Sherwood High School Musicians Perform ‘Quarantine Magic’ Virtually

Jazz musicians from Sherwood High School were not about to let social distancing and a closed school stop their music.

What started as a check-in text from their instrumental teacher, Alex Silverbook, ended in a nine-minute virtual rendition of Grover Washington Jr.’s Mr. Magic, appropriately renamed Quarantine Magic.

When Silverbook, who has been teaching at the high school in Olney for 20 years, reached out to students in the jazz ensemble, he quickly learned they were bored and sad that the final weekend performances of their Rock ‘n’ Roll show were cancelled when all Montgomery County Schools were shuttered due to COVID-19.

“They were just telling me how they were bored, missing school,” he said.

“They were all bummed. All the seniors are bummed, missing out on prom, who knows, maybe graduation.”

Silverbook started to brainstorm and called one of his friends, a professional musician.

“With all the stress of what’s going on in the world, I started thinking about how we could bring some normalcy back into our lives. I started thinking that maybe there’s a way I could engage the students by making music with them virtually,” he said.

It crescendoed from there.

With the upper level jazz ensemble students remaining at home, and well more than six-feet away from their fellow musicians, a plan formed. Solos were chosen, and with a lot of assistance from junior Jeffrey Gross, who tripled on drums, editing and producing, the video was made.
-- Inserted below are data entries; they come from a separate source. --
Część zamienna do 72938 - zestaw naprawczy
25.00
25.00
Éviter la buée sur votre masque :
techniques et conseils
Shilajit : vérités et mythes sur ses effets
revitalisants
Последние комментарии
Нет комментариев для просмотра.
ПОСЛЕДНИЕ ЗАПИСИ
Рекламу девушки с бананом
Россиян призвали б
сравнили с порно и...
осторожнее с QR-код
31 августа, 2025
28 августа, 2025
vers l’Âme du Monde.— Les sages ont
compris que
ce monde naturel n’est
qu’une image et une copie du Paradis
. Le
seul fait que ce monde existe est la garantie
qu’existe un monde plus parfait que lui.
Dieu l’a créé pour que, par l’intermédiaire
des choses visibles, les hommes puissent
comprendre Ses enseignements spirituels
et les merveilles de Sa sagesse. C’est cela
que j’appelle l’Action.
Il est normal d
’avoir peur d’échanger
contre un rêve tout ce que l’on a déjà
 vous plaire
“Jeffrey spent a lot of time editing the video and really brought what we recorded to life,” Silverbook said.

Gross used his father’s computer software to produce the video that features Silverbrook on tenor saxophone, Rohan Mittu on alto sax, Rachel Ng on trumpet, Russel Cundick on trombone, Jean Kim on violin, Seth Kauffman on keyboard, Nathan Nguyendinh on bass, Max Ransibrahmanakul on guitar and Gross on drums.
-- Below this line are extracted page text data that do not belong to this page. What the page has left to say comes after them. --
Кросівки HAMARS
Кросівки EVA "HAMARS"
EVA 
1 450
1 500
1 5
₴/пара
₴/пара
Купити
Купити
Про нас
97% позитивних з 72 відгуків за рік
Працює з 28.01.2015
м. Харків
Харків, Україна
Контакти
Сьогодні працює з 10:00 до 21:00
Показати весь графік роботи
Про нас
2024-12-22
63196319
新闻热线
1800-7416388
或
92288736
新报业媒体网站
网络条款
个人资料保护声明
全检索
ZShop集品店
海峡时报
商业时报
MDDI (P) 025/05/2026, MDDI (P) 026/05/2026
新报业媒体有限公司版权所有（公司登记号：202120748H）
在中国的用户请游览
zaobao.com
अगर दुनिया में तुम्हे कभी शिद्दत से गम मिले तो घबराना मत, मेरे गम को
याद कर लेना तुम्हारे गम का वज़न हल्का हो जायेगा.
The recording took four days.

“We all stayed in close contact throughout the process, working together to problem solve issues as they arose and creatively putting together what you hear and see in the video. We demonstrated that this virus is not going to stop us from collaborating, making music and putting forth positive energy into the world,” Silverbook said.

“The kids want to do it again,” he said, adding, “It would be cool to involve more students.”

Nothing yet, but he is thinking of plans for another self-distancing video with more members of the jazz ensemble participating.

As of Thursday afternoon, the YouTube video already had garnered more than 2,900 views.

“Even in these hard times, the students continue to amaze me,” he said.